The KAG Motif of HLA-DRB1 (β71, β74, β86) Predicts Seroconversion and Development of Type 1 Diabetes

Abstract

Background: DR4, a common antigen of HLA-DRB1, has multiple subtypes that are strongly associated with risk of type 1 diabetes (T1D); however, some are risk neutral or resistant. The pathobiological mechanism of DR4 subtypes remains to be elucidated.
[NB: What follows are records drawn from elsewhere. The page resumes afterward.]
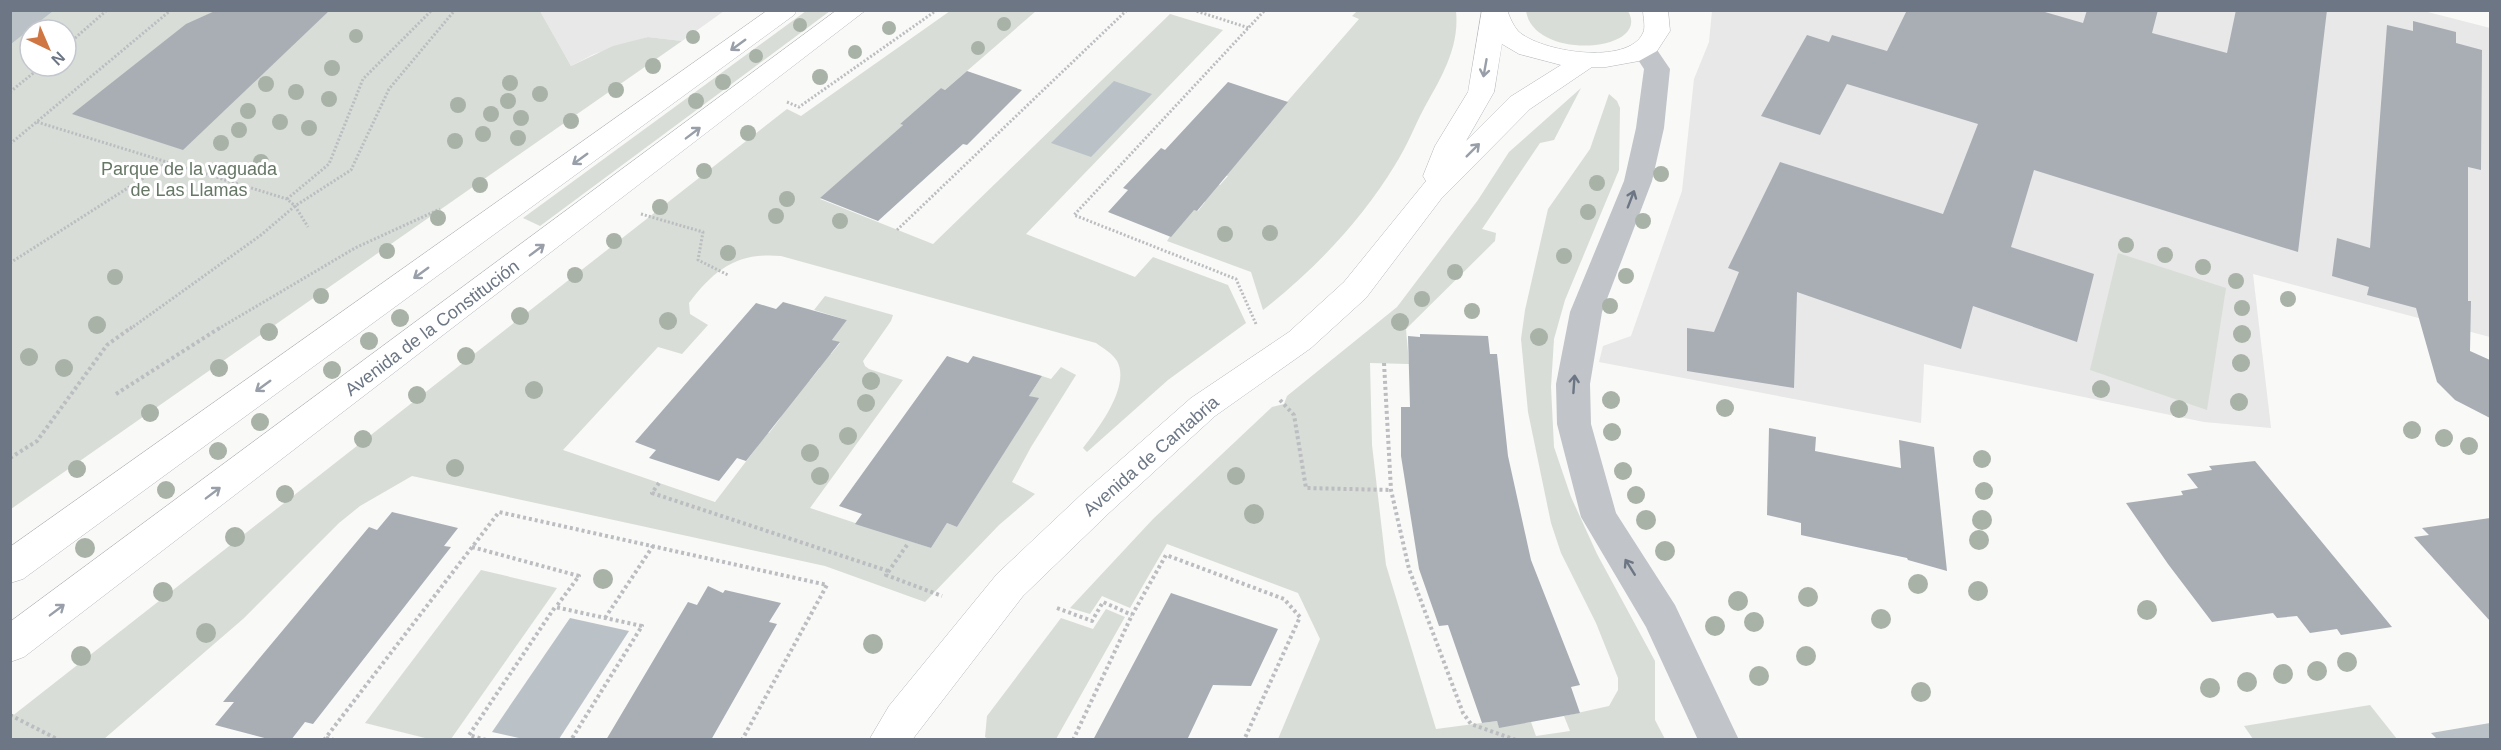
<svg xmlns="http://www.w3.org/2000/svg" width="2501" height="750" viewBox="0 0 2501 750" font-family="Helvetica,sans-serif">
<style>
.built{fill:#e7e8e7}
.green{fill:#d8ddd7;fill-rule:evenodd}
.water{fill:#bac2c7}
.building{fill:#a9aeb5}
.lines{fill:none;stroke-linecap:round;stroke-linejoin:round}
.major-casing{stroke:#b3b6ba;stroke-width:1}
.path-far1{stroke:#bbbdc0;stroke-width:3;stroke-dasharray:2 2;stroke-linecap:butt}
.path{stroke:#bbbdc0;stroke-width:4;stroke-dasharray:3 3;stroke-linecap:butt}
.minor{fill:#c1c4c8;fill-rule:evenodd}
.major{fill:#fff;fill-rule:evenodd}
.tree{fill:#a8b2a7}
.oneway{stroke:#989fa9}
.oneway2{stroke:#6c7684}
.labels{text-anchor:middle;stroke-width:6;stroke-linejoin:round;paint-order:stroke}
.park-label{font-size:18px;fill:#676;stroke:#fff}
.street-label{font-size:18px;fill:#6c7684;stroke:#fff}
</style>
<rect width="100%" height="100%" fill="#f9f9f7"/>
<!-- built -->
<g class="built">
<polygon points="2420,10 2490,28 2490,337 2253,274 2271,428 2204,422 1924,364 1921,423 1599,362 1603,346 1631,336 1682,191 1694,79 1709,42 1712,11"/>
<polygon points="540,11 724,11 682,41 648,37 594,54 571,66"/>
</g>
<!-- green -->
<g class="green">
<path d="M11 11H540L571 66 613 46 648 37 682 41 11 509ZM30 30H66V66H30Z"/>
<polygon points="806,11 830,11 540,226 523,218"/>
<path d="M950 11H1036L945 90 941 88 900 124 903 125 820 199 933 244 1170 14 1223 30 1026 234 1135 277 1153 257 1228 285 1246 323 1168 380 1087 452 1083 448C1098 429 1131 386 1117 361 1113 354 1103 348 1096 343L781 256C737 252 714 270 689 303L690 314 708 325 682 354 658 347 563 450 715 502 757 447 760 430 769 433 779 420 802 377 810 380 820 368 812 364 822 352 831 354 840 343 832 340 847 320 814 310 825 296 893 315 891 321 863 361 865 366 869 369 903 380 810 508 931 548 947 523 957 527 1038 399 1029 396 1042 376 1051 379 1061 367 1076 375 1031 447 1012 482 1035 494 999 525 925 602 825 566 412 476 360 506 339 523 243 619 104 739 11 740V717L787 109 801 116Z"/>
<path d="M1357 11H1456C1460 51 1438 82 1420 116 1412 133 1405 149 1395 165 1361 221 1315 269 1263 310L1251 272 1167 241 1188 208 1198 211 1205 202 1197 199 1212 182 1220 185 1228 176 1218 173 1273 118 1359 19 1352 16Z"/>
<path d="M1526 11H1628C1652 52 1534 62 1526 11Z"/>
<polygon points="1581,88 1554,140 1540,143 1482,229 1496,233 1495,241 1406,329 1409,364 1370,363 1372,445 1386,565 1436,729 1497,721 1499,727 1531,722 1536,736 1570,731 1564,716 1609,706 1618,690 1618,678 1596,623 1561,553 1551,523 1528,412 1521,339 1525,310 1548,209 1590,149 1609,94 1617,101 1620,108 1619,170 1565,300 1554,339 1551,387 1554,447 1571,497 1597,554 1655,661 1655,720 1665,739 1278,739 1320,639 1298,593 1167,544 1130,608 1102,596 1090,614 1070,608 1153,519 1272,407 1284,404 1287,396 1397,307 1478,200 1509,152"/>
<polygon points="2118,253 2226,288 2207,410 2090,370"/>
<polygon points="481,570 557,588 451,739 429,739 365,723"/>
<polygon points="1106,609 1125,617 1056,739 990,740 985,737 987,716 1061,618 1093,629"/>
<polygon points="2370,705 2397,739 2253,739 2244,726"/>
</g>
<!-- water -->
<g class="water">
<polygon points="11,10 53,10 53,11 11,44"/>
<polygon points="1114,81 1152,94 1091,157 1051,143"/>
<polygon points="570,618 629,631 559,739 523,739 492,732"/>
<polygon points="2490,723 2490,739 2437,739 2431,733"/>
</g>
<!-- building -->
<g class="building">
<polygon points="217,10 330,10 183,150 72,114 186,24"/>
<polygon points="1907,10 2038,10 2083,23 2087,10 2158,10 2152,33 2227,53 2236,10 2327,10 2298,252 2034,170 2011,247 2094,274 2077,342 1973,306 1961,349 1797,292 1794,388 1687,371 1687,328 1714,332 1739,272 1728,268 1780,162 1943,214 1978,124 1847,84 1820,135 1761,116 1807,35 1829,42 1832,35 1887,51"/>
<polygon points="2413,21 2456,32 2456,43 2482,50 2481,170 2468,167 2468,301 2471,301 2470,351 2490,360 2490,418 2455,400 2437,382 2416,308 2367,295 2369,287 2332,276 2337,238 2370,248 2387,25 2413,31"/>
<polygon points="967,71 1022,90 967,145 963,144 878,221 820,198 903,125 900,124 941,88 945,90"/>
<polygon points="1228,82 1288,102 1197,211 1194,210 1171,237 1108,212 1128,190 1123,188 1161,148 1165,150"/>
<polygon points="783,302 847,320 832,340 840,342 746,461 737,458 719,481 649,458 656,450 635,442 756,303 776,309"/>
<polygon points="1420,334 1488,336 1490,354 1497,354 1508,456 1531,560 1580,685 1571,687 1580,713 1499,728 1497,721 1482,723 1448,625 1439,626 1419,569 1401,456 1401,407 1410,407 1408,336 1420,337"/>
<polygon points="947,356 968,363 973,356 1042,376 1029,396 1039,398 957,527 947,523 931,548 855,524 862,514 839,506"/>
<polygon points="1769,428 1816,437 1815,451 1901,468 1899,440 1934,447 1947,571 1908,560 1907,558 1801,535 1801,523 1767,515"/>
<polygon points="2255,461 2392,627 2341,635 2337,629 2310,633 2297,616 2277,618 2273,613 2212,622 2168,564 2126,503 2183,495 2181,491 2198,488 2187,474 2212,470 2209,466"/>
<polygon points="392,512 458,528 444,546 451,547 313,724 305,722 291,740 272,740 215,725 234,702 223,702 369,527 377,530"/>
<polygon points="2490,518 2490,621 2414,537 2429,535 2422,528"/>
<polygon points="708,586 723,593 725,590 781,603 769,622 777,624 711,740 606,740 688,602 697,605"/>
<polygon points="1171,593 1278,629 1251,686 1213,685 1187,740 1093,740"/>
</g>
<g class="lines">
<!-- major casing -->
<g class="major-casing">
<g id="major">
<polygon points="768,10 797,10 794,15 23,579 10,583 10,547"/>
<polygon points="837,10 866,10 24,657 10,662 10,622"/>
<path d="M1482 10H1507C1510 18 1513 25 1518 31 1540 52 1628 66 1643 33 1646 27 1643 17 1643 10H1668L1670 31 1657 51 1639 61 1606 67H1592L1530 109 1441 199 1366 298 1311 348 1215 416 1109 513 1023 596 912 740H869L889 706 997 574 1083 493 1191 398 1289 332 1344 282 1426 181 1423 176 1435 146 1468 92ZM1502 44 1519 54 1561 65 1510 97 1466 141 1494 92Z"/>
</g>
</g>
<!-- path-far1 -->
<g class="path-far1">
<polyline points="1193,10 1249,28"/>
<polyline points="1229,10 1236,10"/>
<polyline points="66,46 107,10"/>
<polyline points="10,92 42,66"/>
<polyline points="787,102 799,107 937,10"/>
<polyline points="37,122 287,199 295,206 308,227"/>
<polyline points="10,144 171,10"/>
<polyline points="287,199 329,164 363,79 432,10"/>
<polyline points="641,214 703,232 698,260 728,275"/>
<polyline points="897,230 1127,10"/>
<polyline points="10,263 167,163"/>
<polyline points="1256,324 1236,279 1074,215 1265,10"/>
<polyline points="130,329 261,235 295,206 351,170 389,89 455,10"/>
<polyline points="218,329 355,248 440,209"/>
</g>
<!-- path -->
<g class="path">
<polyline points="1384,363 1391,490 1409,569 1463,713 1471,724 1516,740"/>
<polyline points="116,394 221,327"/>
<polyline points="1280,400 1294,415 1306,488 1391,490"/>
<polyline points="10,458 37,441 107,345 132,327"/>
<polyline points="659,483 652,493 888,571"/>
<polyline points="907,545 886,575 942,596"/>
<polyline points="472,547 579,576 556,607"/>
<polyline points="1057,608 1092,621 1103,602 1132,615"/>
<polyline points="605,618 653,546"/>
<polyline points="10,715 59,740"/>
<polyline points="326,738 334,740"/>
<polyline points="324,740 499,512 827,585 742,740"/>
<polyline points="486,740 469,735 555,607 642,626 571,740"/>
<polyline points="1073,740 1132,615 1166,555 1284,599 1300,617 1244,740"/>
</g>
<!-- minor -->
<polygon class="minor" points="1644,41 1653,44 1670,69 1664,128 1652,181 1602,312 1590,384 1591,424 1616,513 1675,605 1739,740 1698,740 1646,627 1581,517 1557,424 1556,384 1570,312 1624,181 1636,128 1644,69 1631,49 1635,44"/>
<!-- major -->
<use href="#major" class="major"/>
</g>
<!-- trees -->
<g class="tree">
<circle cx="1004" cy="24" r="7"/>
<circle cx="800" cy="25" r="7"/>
<circle cx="889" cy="28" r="7"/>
<circle cx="356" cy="36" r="7"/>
<circle cx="693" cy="37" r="7"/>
<circle cx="978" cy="48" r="7"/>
<circle cx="855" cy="52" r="7"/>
<circle cx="756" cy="56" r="7"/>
<circle cx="653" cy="66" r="8"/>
<circle cx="332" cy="68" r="8"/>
<circle cx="820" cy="77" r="8"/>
<circle cx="723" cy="82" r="8"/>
<circle cx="510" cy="83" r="8"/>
<circle cx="266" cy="84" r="8"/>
<circle cx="616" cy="90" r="8"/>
<circle cx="296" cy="92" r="8"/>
<circle cx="540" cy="94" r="8"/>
<circle cx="329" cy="99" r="8"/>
<circle cx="508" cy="101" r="8"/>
<circle cx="696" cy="101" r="8"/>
<circle cx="458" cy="105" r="8"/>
<circle cx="248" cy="111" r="8"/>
<circle cx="491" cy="114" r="8"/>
<circle cx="521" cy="118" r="8"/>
<circle cx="571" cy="121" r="8"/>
<circle cx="280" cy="122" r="8"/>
<circle cx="309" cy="128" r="8"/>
<circle cx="239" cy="130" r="8"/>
<circle cx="748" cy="133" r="8"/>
<circle cx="483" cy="134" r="8"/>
<circle cx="518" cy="138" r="8"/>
<circle cx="455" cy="141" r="8"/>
<circle cx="221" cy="143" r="8"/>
<circle cx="261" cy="162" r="8"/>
<circle cx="704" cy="171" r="8"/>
<circle cx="1661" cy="174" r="8"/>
<circle cx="1597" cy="183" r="8"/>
<circle cx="480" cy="185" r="8"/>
<circle cx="787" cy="199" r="8"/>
<circle cx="660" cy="207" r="8"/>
<circle cx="1588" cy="212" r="8"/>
<circle cx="776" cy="216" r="8"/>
<circle cx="438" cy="218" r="8"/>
<circle cx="840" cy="221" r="8"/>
<circle cx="1643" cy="221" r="8"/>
<circle cx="1270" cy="233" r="8"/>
<circle cx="1225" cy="234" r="8"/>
<circle cx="614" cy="241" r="8"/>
<circle cx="2126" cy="245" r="8"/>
<circle cx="387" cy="251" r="8"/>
<circle cx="728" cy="253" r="8"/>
<circle cx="2165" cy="255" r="8"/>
<circle cx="1564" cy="256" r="8"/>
<circle cx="2203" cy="267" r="8"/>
<circle cx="1455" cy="272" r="8"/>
<circle cx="575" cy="275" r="8"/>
<circle cx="1626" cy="276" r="8"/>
<circle cx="115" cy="277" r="8"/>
<circle cx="2236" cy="281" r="8"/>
<circle cx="321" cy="296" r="8"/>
<circle cx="1422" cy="299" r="8"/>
<circle cx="2288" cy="299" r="8"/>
<circle cx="1610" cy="306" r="8"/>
<circle cx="2242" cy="308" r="8"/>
<circle cx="1472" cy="311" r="8"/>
<circle cx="520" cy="316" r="9"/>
<circle cx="400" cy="318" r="9"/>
<circle cx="668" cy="321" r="9"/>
<circle cx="1400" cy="322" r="9"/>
<circle cx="97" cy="325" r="9"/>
<circle cx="269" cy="332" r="9"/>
<circle cx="2242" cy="334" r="9"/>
<circle cx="1539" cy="337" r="9"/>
<circle cx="369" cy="341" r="9"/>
<circle cx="466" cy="356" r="9"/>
<circle cx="29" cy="357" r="9"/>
<circle cx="2241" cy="363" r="9"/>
<circle cx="64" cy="368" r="9"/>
<circle cx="219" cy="368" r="9"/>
<circle cx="332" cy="370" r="9"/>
<circle cx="871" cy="381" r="9"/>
<circle cx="2101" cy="389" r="9"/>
<circle cx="534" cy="390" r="9"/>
<circle cx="417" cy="395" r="9"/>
<circle cx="1611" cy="400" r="9"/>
<circle cx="2239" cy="402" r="9"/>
<circle cx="866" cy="403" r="9"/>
<circle cx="1725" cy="408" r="9"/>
<circle cx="2179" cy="409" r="9"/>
<circle cx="150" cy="413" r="9"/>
<circle cx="260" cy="422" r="9"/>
<circle cx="2412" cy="430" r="9"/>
<circle cx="1612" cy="432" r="9"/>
<circle cx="848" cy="436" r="9"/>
<circle cx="2444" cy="438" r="9"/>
<circle cx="363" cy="439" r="9"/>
<circle cx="2469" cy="446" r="9"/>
<circle cx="218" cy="451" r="9"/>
<circle cx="810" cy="453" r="9"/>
<circle cx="1982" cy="459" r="9"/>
<circle cx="455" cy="468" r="9"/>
<circle cx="77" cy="469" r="9"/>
<circle cx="1623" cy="471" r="9"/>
<circle cx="820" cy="476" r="9"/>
<circle cx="1236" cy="476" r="9"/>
<circle cx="166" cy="490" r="9"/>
<circle cx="1984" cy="491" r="9"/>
<circle cx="285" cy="494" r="9"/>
<circle cx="1636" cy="495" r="9"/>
<circle cx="1254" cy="514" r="10"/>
<circle cx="1646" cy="520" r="10"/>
<circle cx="1982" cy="520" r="10"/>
<circle cx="235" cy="537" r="10"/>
<circle cx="1979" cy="540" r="10"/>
<circle cx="85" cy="548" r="10"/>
<circle cx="1665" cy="551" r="10"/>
<circle cx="603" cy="579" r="10"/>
<circle cx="1918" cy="584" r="10"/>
<circle cx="1978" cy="591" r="10"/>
<circle cx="163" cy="592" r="10"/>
<circle cx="1808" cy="597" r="10"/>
<circle cx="1738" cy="601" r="10"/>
<circle cx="2147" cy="610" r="10"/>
<circle cx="1881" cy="619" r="10"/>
<circle cx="1754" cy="622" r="10"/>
<circle cx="1715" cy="626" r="10"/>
<circle cx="206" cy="633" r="10"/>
<circle cx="873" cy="644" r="10"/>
<circle cx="81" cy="656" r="10"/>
<circle cx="1806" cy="656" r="10"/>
<circle cx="2347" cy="662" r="10"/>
<circle cx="2317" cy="671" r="10"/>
<circle cx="2283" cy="674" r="10"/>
<circle cx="1759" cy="676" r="10"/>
<circle cx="2247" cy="682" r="10"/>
<circle cx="2210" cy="688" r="10"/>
<circle cx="1921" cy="692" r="10"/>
</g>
<!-- one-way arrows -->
<defs><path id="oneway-shaft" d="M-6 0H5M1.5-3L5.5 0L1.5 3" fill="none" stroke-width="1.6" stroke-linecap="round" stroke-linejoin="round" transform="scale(1.5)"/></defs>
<g class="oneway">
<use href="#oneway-shaft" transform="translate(738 45) rotate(144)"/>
<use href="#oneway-shaft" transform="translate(1485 68) rotate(100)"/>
<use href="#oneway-shaft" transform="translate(693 133) rotate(-37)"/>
<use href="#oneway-shaft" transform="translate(1473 150) rotate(-45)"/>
<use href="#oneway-shaft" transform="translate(580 159) rotate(144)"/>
<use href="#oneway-shaft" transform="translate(537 250) rotate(-37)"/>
<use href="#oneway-shaft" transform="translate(421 273) rotate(144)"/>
<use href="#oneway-shaft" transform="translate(263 386) rotate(144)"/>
<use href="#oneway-shaft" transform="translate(213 493) rotate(-37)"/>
<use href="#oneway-shaft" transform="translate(57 610) rotate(-37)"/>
</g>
<g class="oneway2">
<use href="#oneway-shaft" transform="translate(1631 199) rotate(-69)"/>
<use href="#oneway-shaft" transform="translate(1574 384) rotate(-86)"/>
<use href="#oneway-shaft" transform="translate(1630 567) rotate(-122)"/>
</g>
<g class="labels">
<!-- park labels -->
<g class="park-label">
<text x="189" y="175">Parque de la vaguada<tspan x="189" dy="21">de Las Llamas</tspan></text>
</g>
<!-- street labels -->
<g class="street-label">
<text transform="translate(432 328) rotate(-37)" y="6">Avenida de la Constitución</text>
<text transform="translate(1151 456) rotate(-41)" y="6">Avenida de Cantabria</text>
</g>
</g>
<!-- border -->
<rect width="2501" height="750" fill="none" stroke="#6c7684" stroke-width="24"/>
<!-- north arrow -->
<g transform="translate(48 48) rotate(136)"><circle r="28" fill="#ffffff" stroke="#c4c8ce" stroke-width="1.5"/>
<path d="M0-4.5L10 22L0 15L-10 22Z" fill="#cf7642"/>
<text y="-9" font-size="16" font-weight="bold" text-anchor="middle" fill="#6c7684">N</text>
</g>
</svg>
Methods: We used a population-based case-control study of T1D to decipher genetic associations of DR4 subtypes and specific residues with susceptibility to T1D, and a birth cohort of children with periodically measured islet autoantibodies (GADA, IAA or IA-2A) to investigate the same genetic associations with time-to-seroconversions prior to clinical onset of T1D. A novel analytic strategy hierarchically organized the HLA-DRB1 alleles by sequence similarity and identified critical amino acid residues by minimizing local genomic architecture and higher-order interactions. Finding: Three amino acid residues of HLA-DRB1 (β71, β74, β86) were found to be predictive of T1D risk in the population-based study. The “KAG” motif, corresponding to HLA-DRB1*04:01, was most strongly associated with T1D risk ([O]dds [R]atio=3.64, p=3.19x10 -64 ). Three less frequent motifs (“EAV”, OR=2.55, p=0.025; “RAG”, OR=1.93, p=0.043; and “RAV”, OR=1.56, p=0.003) were associated with T1D risk, while two motifs (“REG” and “REV”) were equally protective (OR=0.11, p=4.23x10 -4 ). In an independent birth cohort of HLA-DR3 and HLA-DR4 subjects, those having the “KAG” motif had increased risk for time-to-seroconversion (Hazard Ratio=1.74, p=6.51x10 -14 ). Interpretations: DNA sequence variation in HLA-DRB1 at positions b71, b74, and b86 alters antigen binding site anchor pockets p1 and p4 (and potentially neighboring regions such as anchor pocket p6) in both dramatic (b74 AaE) and subtle (b71 E vs K vs R; b86 G vs V) ways with major implications for antigen binding. The impact of these sequence substitutions is discussed in the context of two HLA-peptide model complexes for experimentally well-documented T1D autoantigens and may account for most of the HLA-DR4 contribution to T1D risk. Funding: National Institute of Diabetes and Digestive and Kidney Diseases and Swedish Child Diabetes Foundation Declaration of Interest: None to declare. Ethical Approval: This study was approved by the Swedish Better Diabetes Diagnosis (BDD) and the Karolinska Institute Ethics Board.